There were many dangers here, not just from the UXOs but from either terrorists or bandits, or just criminals, who were now targeting aid workers. It was common knowledge that we carried no weapons, that we were “soft” targets. To attack an aid vehicle meant acquiring radios and money and sometimes even the vehicle, and all of it without a fight. It was hard to say who the perpetrators were, Taliban maybe, who wanted all foreign influence out of their country, or maybe bandits who just wanted easy money, or perhaps even Al-Qaeda regrouping and attacking as a way of creating chaos and fear and letting the villagers, the soldiers, and the world know they were back.

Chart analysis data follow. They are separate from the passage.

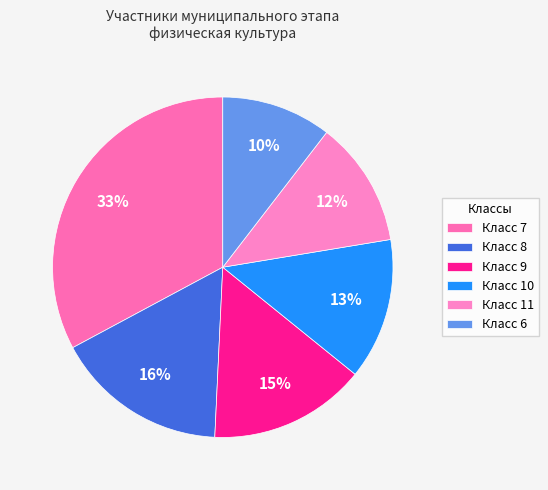

To the nearest percent, what is the average slice percentage?

17%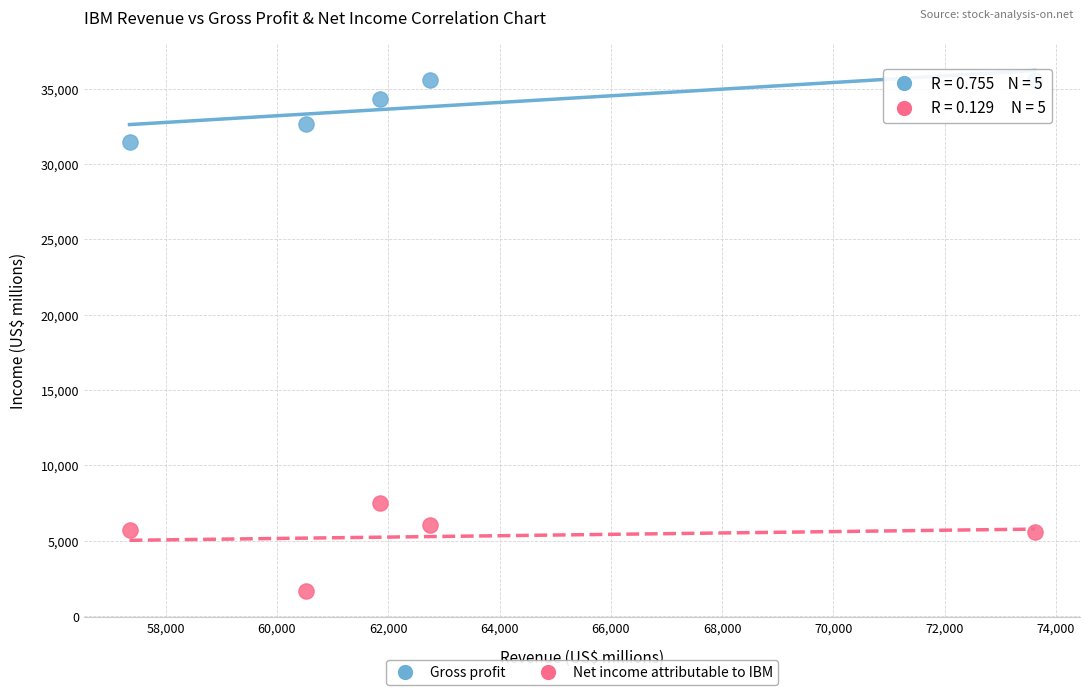

Which series reaches the minimum Y coordinate?

Net income attributable to IBM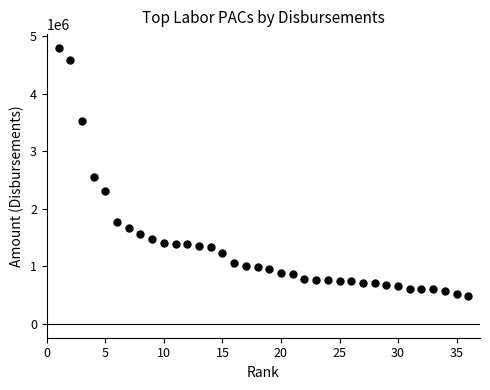

What is the range of Y values (max minus min)?

4306149.0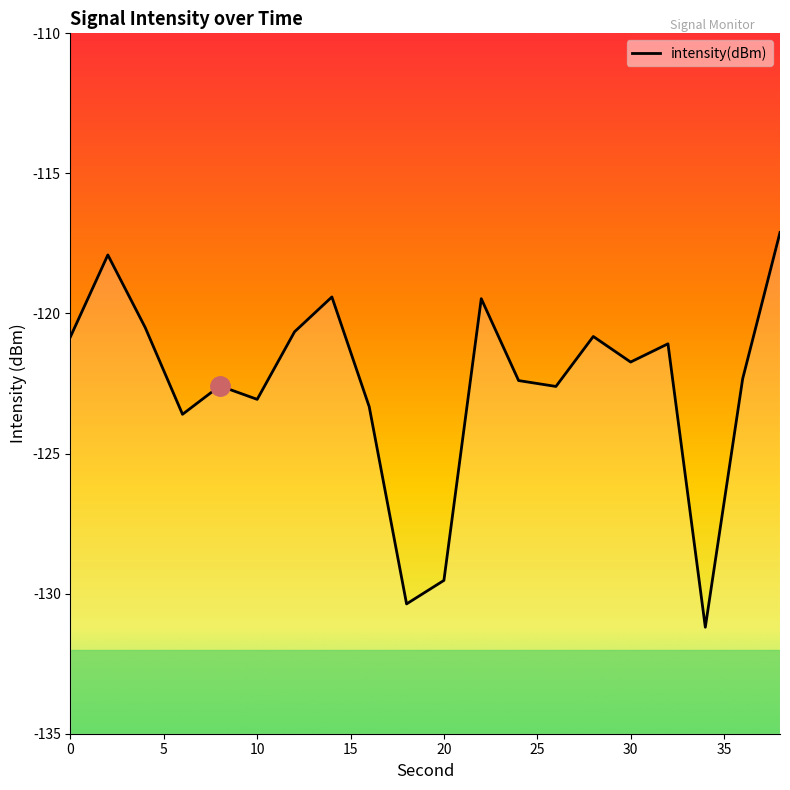

Rank the categories by value from highest to lowest.

38, 2, 14, 22, 4, 12, 28, 0, 32, 30, 36, 24, 8, 26, 10, 16, 6, 20, 18, 34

Either way, as the war seemed to wind down, the attacks seemed to pick up. After an MSF vehicle departed Bamiyan heading to another aid program to our north, that car was ambushed and robbed, a gun held to the head of a staff member. He left Afghanistan shortly after that incident. The others in the car were visitors from Paris, and they, too, left soon thereafter. Another time, an MSF car that was carrying money for staff payroll was robbed as it left Kabul; luckily the Afghan driver survived the gunshot wound he suffered. The dangers to aid workers grew each day, prompting MSF to issue a curfew and tell us to tighten security. In Bamiyan, we were already not allowed out at all after dark, no exceptions.

Another NGO’s vehicle was ambushed at night; the men were beaten, robbed, and tied. The lone female, an American, was dragged away and brutally beaten and raped by several men. She survived, barely. An IRC car was ambushed, shot at, and robbed just outside of Mazar-I-Sharif, a city northwest of Bamiyan. All of these worrying incidents happened within days and weeks of each other. We had little access to outside news and events—the news trickled in slowly, often from the UN office or the ICRC staff. We had only one satellite phone, and it was often down. We communicated via radio, which was often unreliable. The MSF office in Kabul checked in once, sometimes twice a day, but when they couldn’t reach us, they never panicked, they just tried again later.

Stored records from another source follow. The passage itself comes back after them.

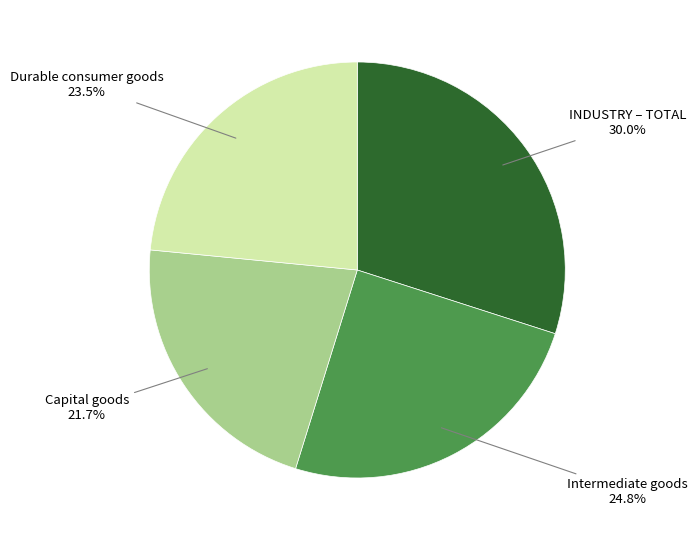

Is there any slice that represents more than half of the pie?

No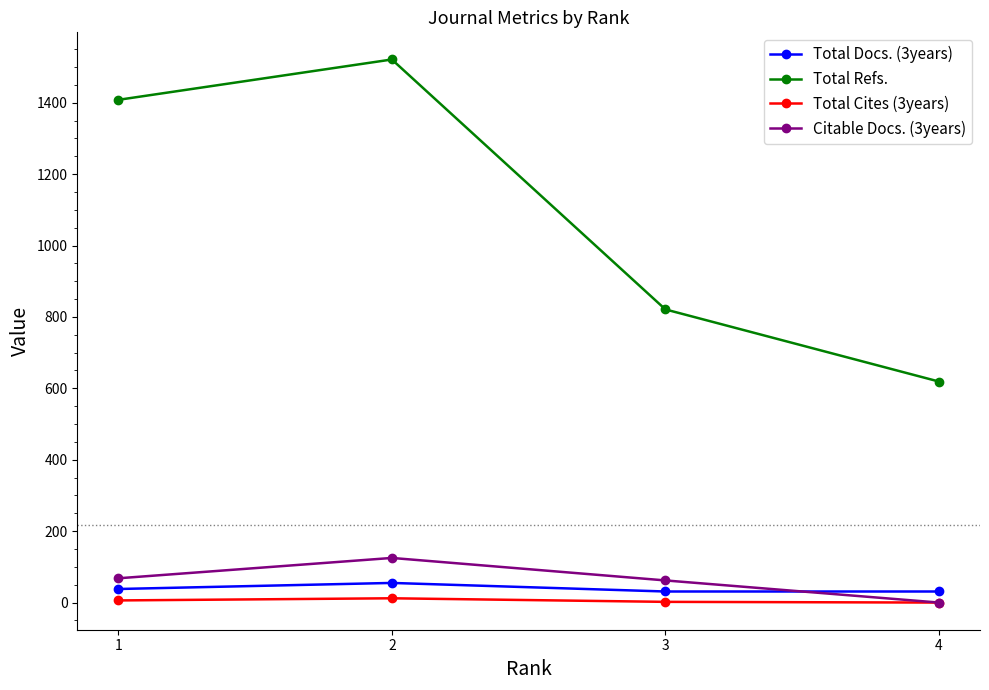

Is the value of Citable Docs. (3years) at 2 greater than the value of Total Docs. (3years) at 3?

Yes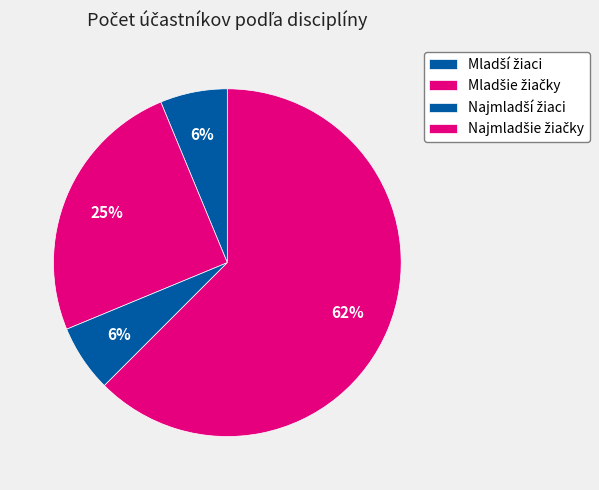

To the nearest percent, what is the average slice percentage?

25%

Despite the MSF curfew, we were allowed to go off alone during the day. The reality was that daylight could be just as treacherous as the dark of night. Most villagers either carried weapons openly or had quick and easy access to them. It was how they had always protected themselves, and it was a mainstay of their tradition and culture. For us, it sometimes made it all the more difficult to tell the good guys from the bad.

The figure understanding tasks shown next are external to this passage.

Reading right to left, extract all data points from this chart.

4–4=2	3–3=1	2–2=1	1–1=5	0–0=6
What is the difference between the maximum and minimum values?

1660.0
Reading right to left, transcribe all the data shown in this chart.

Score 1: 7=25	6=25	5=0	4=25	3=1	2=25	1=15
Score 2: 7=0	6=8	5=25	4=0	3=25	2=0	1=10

In August, the soldiers told me that there was an upsurge in violence just north of us in Qumard, an area that had earlier harbored Taliban elements. Fighting broke out there between Taliban insurgents and locals who wanted them out. A school was burned there, reportedly by the Taliban, to remind the citizens that education, at least according to them, posed evil ideas and thoughts and was a threat to Islam. Unrest was simmering and gathering strength just beneath the surface throughout the countryside.

Even though there were weapons and likely terrorists still lurking about, I never really felt unsafe here. I rationalized the incidents and assaults on aid workers and told myself that if the victims had only traveled before dark and stayed on main roads, the clashes might not have happened. At least not to me. But isn’t that how we all react to crime? Not me. Not ever. It wasn’t that I felt immune or somehow smarter than the others who’d met a tragic fate, but I had the advantage of having come to know so many villagers throughout this region, and I felt sure that I would be protected if problems developed. I also knew that the soldiers were silently watching out for me, and as long as they were around, I would be safe.

The women of Afghanistan were not as lucky.